How have all the factors above been brought together to estimate a fair value?
  • The analysts have a consensus price target of $38.583 for Astronics based on their expectations of its future earnings growth, profit margins and other risk factors. However, there is a degree of disagreement amongst analysts, with the most bullish reporting a price target of $49.0, and the most bearish reporting a price target of just $32.75.
  • In order for you to agree with the analyst's consensus, you'd need to believe that by 2028, revenues will be $956.5 million, earnings will come to $86.1 million, and it would be trading on a PE ratio of 19.7x, assuming you use a discount rate of 7.9%.
  • Given the current share price of $32.88, the analyst price target of $38.58 is 14.8% higher.
  • We always encourage you to reach your own conclusions though. So sense check these analyst numbers against your own assumptions and expectations based on your understanding of the business and what you believe is probable.

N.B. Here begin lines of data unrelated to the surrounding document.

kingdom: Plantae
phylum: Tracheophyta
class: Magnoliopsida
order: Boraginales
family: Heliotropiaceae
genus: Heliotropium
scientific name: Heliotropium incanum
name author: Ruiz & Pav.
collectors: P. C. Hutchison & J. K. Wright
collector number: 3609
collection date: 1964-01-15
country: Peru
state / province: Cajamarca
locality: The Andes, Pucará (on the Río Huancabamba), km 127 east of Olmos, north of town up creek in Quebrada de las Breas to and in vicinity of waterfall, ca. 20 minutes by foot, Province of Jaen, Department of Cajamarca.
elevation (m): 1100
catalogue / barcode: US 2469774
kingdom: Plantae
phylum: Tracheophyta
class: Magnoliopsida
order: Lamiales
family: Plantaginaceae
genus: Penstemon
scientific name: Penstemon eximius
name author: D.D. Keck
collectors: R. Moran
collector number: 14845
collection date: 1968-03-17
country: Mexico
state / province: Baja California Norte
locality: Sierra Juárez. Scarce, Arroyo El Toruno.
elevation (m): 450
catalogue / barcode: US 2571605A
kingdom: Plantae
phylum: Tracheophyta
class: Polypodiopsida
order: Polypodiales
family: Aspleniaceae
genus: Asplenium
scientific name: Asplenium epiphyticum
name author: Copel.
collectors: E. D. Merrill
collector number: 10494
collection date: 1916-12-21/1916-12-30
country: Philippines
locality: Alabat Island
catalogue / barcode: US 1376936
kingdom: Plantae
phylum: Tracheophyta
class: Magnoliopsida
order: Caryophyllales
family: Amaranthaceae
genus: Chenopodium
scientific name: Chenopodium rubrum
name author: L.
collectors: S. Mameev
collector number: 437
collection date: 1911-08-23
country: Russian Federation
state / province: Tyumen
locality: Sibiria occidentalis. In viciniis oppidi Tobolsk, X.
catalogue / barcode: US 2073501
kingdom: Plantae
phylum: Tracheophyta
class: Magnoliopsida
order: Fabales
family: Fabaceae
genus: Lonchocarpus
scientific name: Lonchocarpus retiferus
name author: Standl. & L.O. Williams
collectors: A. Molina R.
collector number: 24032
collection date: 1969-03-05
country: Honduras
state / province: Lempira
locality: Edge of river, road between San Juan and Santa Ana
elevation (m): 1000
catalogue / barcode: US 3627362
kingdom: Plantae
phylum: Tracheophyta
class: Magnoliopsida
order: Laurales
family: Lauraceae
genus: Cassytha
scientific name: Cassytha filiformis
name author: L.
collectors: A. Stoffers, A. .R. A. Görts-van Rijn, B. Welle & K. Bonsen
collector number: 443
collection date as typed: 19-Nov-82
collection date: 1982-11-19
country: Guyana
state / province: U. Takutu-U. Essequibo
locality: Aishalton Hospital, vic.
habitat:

How well do narratives help inform your perspective?

Disclaimer

AnalystConsensusTarget is a tool utilizing a Large Language Model (LLM) that ingests data on consensus price targets, forecasted revenue and earnings figures, as well as the transcripts of earnings calls to produce qualitative analysis. The narratives produced by AnalystConsensusTarget are general in nature and are based solely on analyst data and publicly-available material published by the respective companies. These scenarios are not indicative of the company's future performance and are exploratory in nature. Simply Wall St has no position in the company(s) mentioned. Simply Wall St may provide the securities issuer or related entities with website advertising services for a fee, on an arm's length basis. These relationships have no impact on the way we conduct our business, the content we host, or how our content is served to users. The price targets and estimates used are consensus data, and do not constitute a recommendation to buy or sell any stock, and they do not take account of your objectives, or your financial situation. Note that AnalystConsensusTarget's analysis may not factor in the latest price-sensitive company announcements or qualitative material.